In the records below, swap every "Meio Ambiente" for "Environment" and give the lines again with nothing else changed.

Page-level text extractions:

▽

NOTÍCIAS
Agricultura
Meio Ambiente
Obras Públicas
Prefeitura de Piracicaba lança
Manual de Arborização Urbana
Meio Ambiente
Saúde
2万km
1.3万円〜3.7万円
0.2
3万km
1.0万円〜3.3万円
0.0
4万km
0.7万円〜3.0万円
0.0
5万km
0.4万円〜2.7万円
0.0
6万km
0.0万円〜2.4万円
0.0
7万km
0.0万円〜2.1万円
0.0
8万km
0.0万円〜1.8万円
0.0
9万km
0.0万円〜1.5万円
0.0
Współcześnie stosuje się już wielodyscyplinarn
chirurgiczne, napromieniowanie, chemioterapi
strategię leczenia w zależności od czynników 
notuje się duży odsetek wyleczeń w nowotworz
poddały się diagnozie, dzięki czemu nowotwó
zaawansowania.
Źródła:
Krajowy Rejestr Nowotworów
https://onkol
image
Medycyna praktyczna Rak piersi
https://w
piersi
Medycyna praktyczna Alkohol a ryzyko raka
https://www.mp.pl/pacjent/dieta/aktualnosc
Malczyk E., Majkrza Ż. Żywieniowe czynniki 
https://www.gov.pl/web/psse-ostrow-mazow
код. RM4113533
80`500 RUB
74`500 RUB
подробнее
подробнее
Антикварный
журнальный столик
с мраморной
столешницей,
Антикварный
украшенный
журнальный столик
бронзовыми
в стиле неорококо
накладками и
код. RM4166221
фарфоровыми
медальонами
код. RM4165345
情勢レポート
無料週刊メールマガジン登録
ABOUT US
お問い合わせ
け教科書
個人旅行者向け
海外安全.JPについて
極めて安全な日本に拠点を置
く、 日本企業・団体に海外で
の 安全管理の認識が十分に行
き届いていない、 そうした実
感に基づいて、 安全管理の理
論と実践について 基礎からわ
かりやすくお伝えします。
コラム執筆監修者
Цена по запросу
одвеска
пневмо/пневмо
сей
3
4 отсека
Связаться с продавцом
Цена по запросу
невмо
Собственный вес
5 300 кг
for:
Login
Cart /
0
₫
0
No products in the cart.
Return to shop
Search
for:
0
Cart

△

RESULT:
NOTÍCIAS
Agricultura
Environment
Obras Públicas
Prefeitura de Piracicaba lança
Manual de Arborização Urbana
Environment
Saúde
2万km
1.3万円〜3.7万円
0.2
3万km
1.0万円〜3.3万円
0.0
4万km
0.7万円〜3.0万円
0.0
5万km
0.4万円〜2.7万円
0.0
6万km
0.0万円〜2.4万円
0.0
7万km
0.0万円〜2.1万円
0.0
8万km
0.0万円〜1.8万円
0.0
9万km
0.0万円〜1.5万円
0.0
Współcześnie stosuje się już wielodyscyplinarn
chirurgiczne, napromieniowanie, chemioterapi
strategię leczenia w zależności od czynników 
notuje się duży odsetek wyleczeń w nowotworz
poddały się diagnozie, dzięki czemu nowotwó
zaawansowania.
Źródła:
Krajowy Rejestr Nowotworów
https://onkol
image
Medycyna praktyczna Rak piersi
https://w
piersi
Medycyna praktyczna Alkohol a ryzyko raka
https://www.mp.pl/pacjent/dieta/aktualnosc
Malczyk E., Majkrza Ż. Żywieniowe czynniki 
https://www.gov.pl/web/psse-ostrow-mazow
код. RM4113533
80`500 RUB
74`500 RUB
подробнее
подробнее
Антикварный
журнальный столик
с мраморной
столешницей,
Антикварный
украшенный
журнальный столик
бронзовыми
в стиле неорококо
накладками и
код. RM4166221
фарфоровыми
медальонами
код. RM4165345
情勢レポート
無料週刊メールマガジン登録
ABOUT US
お問い合わせ
け教科書
個人旅行者向け
海外安全.JPについて
極めて安全な日本に拠点を置
く、 日本企業・団体に海外で
の 安全管理の認識が十分に行
き届いていない、 そうした実
感に基づいて、 安全管理の理
論と実践について 基礎からわ
かりやすくお伝えします。
コラム執筆監修者
Цена по запросу
одвеска
пневмо/пневмо
сей
3
4 отсека
Связаться с продавцом
Цена по запросу
невмо
Собственный вес
5 300 кг
for:
Login
Cart /
0
₫
0
No products in the cart.
Return to shop
Search
for:
0
Cart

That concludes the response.